ゲーム理論が誕生する遥か昔からゲームに関する研究は連綿と行われていた。狩りや耕作の収穫を祈るために、古代社会においてはサイコロやクジを用いた占術が洋の東西を問わず広く行われており、それらに関する逸話は『旧約聖書』や『魏志倭人伝』にも見ることができる[216]。このような、他者の戦略が問題とされないようなゲームは「偶然ゲーム(英: games of chance)」と呼ばれるが、偶然ゲームに関する研究はクラウディウス (BC10 - AD54) の『サイコロで勝つ方法』やスエトニュウス (AD69 - AD141)の『ローマ諸皇帝の生涯』にまで遡ることができる[217]。
ゲームの研究は確率論が誕生した17世紀に大きく進展した。17世紀には、ガリレオ・ガリレイが著書『ダイス・ゲームに関する考察』(1613 - 1623) の中で効用概念について先駆的研究をしている[218]。また、ブレーズ・パスカルはピエール・ド・フェルマーとの往復書簡 (1654年) の中で数学的期待値を最大化する戦略を論じている[218]。これらはいずれも偶然ゲームの研究であり、他者の戦略は問題とされていなかった。17世紀後半になると、微分積分学の創始者としても知られるドイツの哲学者ゴットフリート・ライプニッツによって初めて確率のみに決定されないゲームが研究された[215]。ライプニッツによって分析された、ボードゲームのような相手の戦略が問題となるようなゲームは、偶然ゲームと区別して「技術のゲーム (英: games of skill)」と呼ばれる。確率論が偶然ゲームの考察から誕生したのに対して、ゲーム理論は技術のゲームから誕生したと言える[219]。17世紀から18世紀にかけては、イギリスのJames Waldegrave (1684 - 1741) がフランスのPierre Remond de Montmort (1678 - 1719) への書簡の中で混合戦略とミニマックス原理のアイデアを論じている[220][† 44]。
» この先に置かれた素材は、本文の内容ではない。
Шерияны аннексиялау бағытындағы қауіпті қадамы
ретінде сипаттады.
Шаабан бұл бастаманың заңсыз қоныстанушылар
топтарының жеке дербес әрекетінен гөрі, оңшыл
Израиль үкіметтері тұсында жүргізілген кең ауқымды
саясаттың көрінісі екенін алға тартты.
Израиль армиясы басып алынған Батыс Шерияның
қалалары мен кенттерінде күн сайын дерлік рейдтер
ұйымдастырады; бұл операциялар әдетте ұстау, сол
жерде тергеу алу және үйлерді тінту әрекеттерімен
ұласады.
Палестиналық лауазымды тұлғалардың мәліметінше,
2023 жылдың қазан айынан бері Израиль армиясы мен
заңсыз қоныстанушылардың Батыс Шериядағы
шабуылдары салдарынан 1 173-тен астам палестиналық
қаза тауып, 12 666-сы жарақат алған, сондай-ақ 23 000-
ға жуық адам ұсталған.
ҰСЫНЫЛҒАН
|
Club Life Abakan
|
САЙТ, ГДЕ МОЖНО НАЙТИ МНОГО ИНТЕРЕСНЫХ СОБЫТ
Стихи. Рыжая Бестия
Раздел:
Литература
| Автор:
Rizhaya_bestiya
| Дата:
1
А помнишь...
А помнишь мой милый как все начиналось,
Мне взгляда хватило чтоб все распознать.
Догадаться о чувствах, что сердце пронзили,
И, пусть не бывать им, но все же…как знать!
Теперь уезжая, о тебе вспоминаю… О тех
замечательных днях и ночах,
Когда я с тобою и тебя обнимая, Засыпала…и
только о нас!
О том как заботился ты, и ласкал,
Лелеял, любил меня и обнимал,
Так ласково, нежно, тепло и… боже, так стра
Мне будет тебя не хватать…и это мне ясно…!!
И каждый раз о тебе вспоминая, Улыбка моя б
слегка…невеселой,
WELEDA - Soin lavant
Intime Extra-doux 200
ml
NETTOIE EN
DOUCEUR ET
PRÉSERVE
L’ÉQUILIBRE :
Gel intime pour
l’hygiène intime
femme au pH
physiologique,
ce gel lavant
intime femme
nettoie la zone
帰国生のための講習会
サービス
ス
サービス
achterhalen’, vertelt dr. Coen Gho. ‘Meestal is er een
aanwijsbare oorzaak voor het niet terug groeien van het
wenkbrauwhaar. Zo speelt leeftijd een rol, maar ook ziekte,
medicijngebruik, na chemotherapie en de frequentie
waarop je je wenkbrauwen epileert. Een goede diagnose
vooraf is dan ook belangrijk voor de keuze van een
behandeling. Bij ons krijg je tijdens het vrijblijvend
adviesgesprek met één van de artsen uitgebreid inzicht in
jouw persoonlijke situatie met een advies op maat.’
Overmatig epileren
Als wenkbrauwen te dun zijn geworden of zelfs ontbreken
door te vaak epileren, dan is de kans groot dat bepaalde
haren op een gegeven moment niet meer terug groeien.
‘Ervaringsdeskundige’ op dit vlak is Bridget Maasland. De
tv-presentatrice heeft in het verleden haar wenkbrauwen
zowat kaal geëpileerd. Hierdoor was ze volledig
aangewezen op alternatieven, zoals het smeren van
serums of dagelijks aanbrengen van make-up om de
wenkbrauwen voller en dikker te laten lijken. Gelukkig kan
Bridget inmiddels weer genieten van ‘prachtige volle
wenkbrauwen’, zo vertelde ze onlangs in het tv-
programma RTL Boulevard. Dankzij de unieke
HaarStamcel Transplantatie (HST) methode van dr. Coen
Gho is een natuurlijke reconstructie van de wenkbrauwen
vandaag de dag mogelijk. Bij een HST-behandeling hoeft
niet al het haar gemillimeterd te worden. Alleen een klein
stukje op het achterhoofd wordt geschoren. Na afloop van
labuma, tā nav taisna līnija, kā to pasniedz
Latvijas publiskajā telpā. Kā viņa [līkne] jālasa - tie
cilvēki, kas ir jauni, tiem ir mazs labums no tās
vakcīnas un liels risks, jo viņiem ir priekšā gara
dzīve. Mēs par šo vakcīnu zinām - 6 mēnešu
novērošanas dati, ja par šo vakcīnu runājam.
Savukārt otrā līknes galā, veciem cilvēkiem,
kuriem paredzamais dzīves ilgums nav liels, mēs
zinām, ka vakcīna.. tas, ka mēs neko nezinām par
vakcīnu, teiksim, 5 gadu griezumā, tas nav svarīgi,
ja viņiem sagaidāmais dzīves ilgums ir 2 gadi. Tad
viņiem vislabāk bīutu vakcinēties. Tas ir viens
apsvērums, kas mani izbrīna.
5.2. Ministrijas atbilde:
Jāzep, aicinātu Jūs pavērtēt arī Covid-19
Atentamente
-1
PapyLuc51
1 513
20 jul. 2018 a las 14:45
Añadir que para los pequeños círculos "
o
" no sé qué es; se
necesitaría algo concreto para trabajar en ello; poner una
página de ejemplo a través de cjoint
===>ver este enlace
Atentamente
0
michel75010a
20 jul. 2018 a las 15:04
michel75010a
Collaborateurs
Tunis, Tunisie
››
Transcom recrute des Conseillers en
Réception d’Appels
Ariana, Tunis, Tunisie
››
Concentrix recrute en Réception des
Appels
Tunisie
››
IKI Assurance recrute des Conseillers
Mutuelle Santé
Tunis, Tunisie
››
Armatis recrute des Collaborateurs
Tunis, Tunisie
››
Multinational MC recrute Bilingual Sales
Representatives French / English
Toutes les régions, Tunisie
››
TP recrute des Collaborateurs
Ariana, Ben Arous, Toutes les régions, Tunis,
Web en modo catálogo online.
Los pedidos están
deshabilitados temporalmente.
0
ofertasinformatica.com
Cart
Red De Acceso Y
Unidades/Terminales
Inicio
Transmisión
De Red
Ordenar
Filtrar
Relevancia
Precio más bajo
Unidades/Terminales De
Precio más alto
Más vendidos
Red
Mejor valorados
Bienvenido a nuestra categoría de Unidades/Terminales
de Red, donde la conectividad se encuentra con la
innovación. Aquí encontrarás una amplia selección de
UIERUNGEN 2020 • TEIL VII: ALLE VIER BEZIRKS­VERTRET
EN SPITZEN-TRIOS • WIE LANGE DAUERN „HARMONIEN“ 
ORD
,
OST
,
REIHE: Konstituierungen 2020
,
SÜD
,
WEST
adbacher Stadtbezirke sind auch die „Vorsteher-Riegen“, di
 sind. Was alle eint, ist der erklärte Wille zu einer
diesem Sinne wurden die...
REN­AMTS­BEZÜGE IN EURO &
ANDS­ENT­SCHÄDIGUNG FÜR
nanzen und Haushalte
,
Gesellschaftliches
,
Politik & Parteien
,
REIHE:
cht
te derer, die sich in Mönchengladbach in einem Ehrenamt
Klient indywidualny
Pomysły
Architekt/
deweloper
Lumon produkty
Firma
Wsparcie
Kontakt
アントワーヌ・オーギュスタン・クールノー。数学的モデルを用いた経済分析の先駆的研究により、「数理経済学の祖」と称される。
18世紀にはイギリスの哲学者デイヴィッド・ヒュームが著書『人性論』(1739年)において国民が私的な動機にしか反応しない場合に公的資源が過剰に使用されることを示唆している。このヒュームの思想は、1968年にアメリカの生物学者ギャレット・ハーディンが雑誌『サイエンス』上に論文 "The Tragedy of the Commons" を発表したことにより広く認知されるようになり、ヒュームの指摘した現象は現代のゲーム理論では「共有地の悲劇」として定式化されている[223]。また18世紀中葉には、アダム・スミスが著書『道徳情操論』(1759年) の中で人間社会を「偉大なるチェス盤」に喩え、「人間社会のゲーム (英: the game of human society)」が成功するための条件を論じている[1]。
19世紀には、フランスの経済学者アントワーヌ・オーギュスタン・クールノーが1838年に発表した論文『富の理論の数学的原理に関する研究』(仏: Recherches sur les principes mathématiques de la théorie des richesses)において寡占市場のナッシュ均衡を分析した[224]。この枠組みは今日ではクールノー・ゲームと呼ばれている。特殊な複占モデルであったとはいえ、クールノーはナッシュ均衡の定義をゲーム理論成立の一世紀以上前に先触れしており、このクールノーの業績はゲーム理論の古典の一つとして数えられ、同時に、産業組織論の一つの基礎ともなっている[225]。クールノーが生産量を「戦略」と解釈して寡占市場を分析したのに対し、ヨセフ・ベルトラン(英語版)は1883年に発表された論文 "Théorie Mathématique de la Richesse Sociale" において価格が「戦略」であるモデルを分析している[226][† 45]。
20世紀初頭には、ドイツの数学者エルンスト・ツェルメロが「チェスの理論への集合論の応用について」 (独: Uber eine Anwendung der Mengenlehre auf die Theorie des Schachspiels) (1913年)という論文中でチェスのように単純なゲームを分析しており、「ツェルメロの定理」でその名が知られる[228][† 46][† 47]。1920年代にはフランスの数学者エミール・ボレルが三つの論文Borel 1921、Borel 1924、Borel 1927の中でWaldegraveが200年以上前に論じていた混合戦略とミニマックス解を初めて厳密な数学的手法によって分析しようと試みた。ただしボレルは非常に単純なケースのみを分析しており、戦略集合が一般的なケースではミニマックス解が存在しないと予想していたが、この予想は後にフォン・ノイマンによって否定的に証明されている[231]。